There is an ecology here: like the earth, our society holds artists in base subservience, mining their riches, plucking out and processing their beautiful unities to serve the purposes of power. Like the dairy cow, they are given just enough to keep them on the edge of life, to keep their milk flowing (weak putrid milk that it is), their bodies and lives meaning nothing except as producers of the truth and bountiful spirit that is profanely transformed into wealth by those who take it. Then when the robbers are sated, the cattle are cast aside, empty pestilent husks that they are, of no use to anyone anymore.

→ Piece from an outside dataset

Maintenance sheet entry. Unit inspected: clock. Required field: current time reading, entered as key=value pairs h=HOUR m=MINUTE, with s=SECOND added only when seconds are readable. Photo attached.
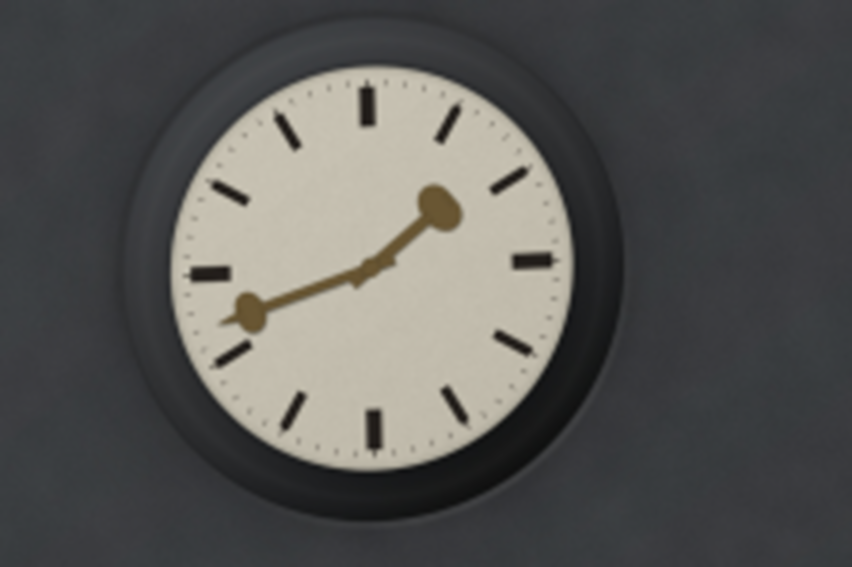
h=1 m=42
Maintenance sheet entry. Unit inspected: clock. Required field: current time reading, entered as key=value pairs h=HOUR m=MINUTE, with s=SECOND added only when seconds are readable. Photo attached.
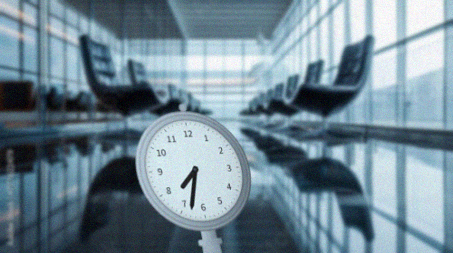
h=7 m=33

Imagine if the very Earth revolted. If the cow refused to give its milk. If the grain declined to nourish, if the springs closed up their mouths, if the fruit rotted on the tree and fell to earth, if the sun closed its eye on us, the fish flooded their delicate meat with poison. Now imagine if the artists revolted. A world without art. TV shows without scripts, revealed as the mindless corporate mush they are. Recording artists without lyrics, music, lights, or dancers. Suddenly they are nothing. No new plays, no new movies. Let the film moguls write their own scripts, design their own sets. No new books to adapt into box-office hits. Let them discover how much money it takes to buy a drop of soul. Let them no longer afford it.
The artists have this problem: WE CAN'T STOP. Art is life and nourishment to us. Without it we wither spiritually as, with it, we wither bodily. Our economic system stymies us at every turn.

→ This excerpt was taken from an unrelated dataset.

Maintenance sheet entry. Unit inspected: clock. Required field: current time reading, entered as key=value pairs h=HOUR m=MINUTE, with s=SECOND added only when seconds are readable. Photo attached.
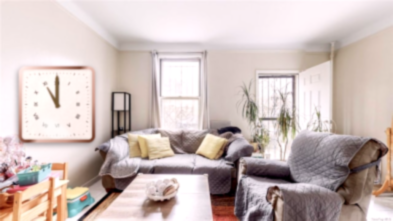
h=11 m=0
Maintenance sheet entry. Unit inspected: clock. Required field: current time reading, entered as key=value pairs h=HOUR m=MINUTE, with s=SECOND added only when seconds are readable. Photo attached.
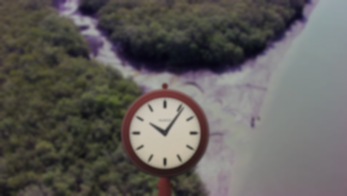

One lives in a system designed around doing things one hates, things that are meaningless. In exchange you get money, for without the money who would slump over a desk all day, feeling dead inside? You may then take this money and present it to someone else to do something that benefits you but that they also hate.

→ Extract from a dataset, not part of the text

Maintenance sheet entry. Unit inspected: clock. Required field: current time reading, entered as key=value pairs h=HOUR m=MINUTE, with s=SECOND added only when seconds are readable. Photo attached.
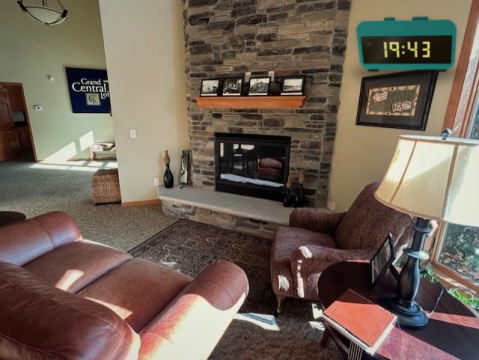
h=19 m=43
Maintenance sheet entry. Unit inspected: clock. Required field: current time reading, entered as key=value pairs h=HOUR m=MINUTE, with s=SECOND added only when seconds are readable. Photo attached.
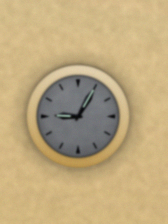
h=9 m=5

As artists our quandary is that our benefit to the world is also something we love. So we would do it without the money. And, very often, that is what we do. But there is one thing we CAN do. We can stop giving our souls away. We can demand fair payment for our work. We can demand livable lives and respect for the value of what we do. And we don't just want respect. We want money: living wages, our fair share. A cabinet maker would never give his work away in hopes one day someone might want to pay him for it? He demands respect for his craftmanship and his goods. When then do we as artists do this? Is it any wonder that our work is unvalued?
What could be more subversive than a wealthy and powerful artist?
In the meantime, here is what we do: Sell no art. Hide it. Show it only to other artists. A world without art is perhaps a world that can learn to appreciate it.
In Ayn Rand's “Atlas Shrugged”, industrialists of the world, stymied at every turn by a society resistant to progress, suddenly cease their efforts and watch as their world disintegrates around them. I believe it is the point for artists to cease their efforts, to finally capitulate in the face of the soulless economic processes that rob them of their every effort and hold as worthless the illumination they cast on the world. Art and selfless illumination mean nothing in a world that knows only greed, coercion, and exploitation. Art has no place in such a world. SO LET THEM LIVE WITHOUT IT!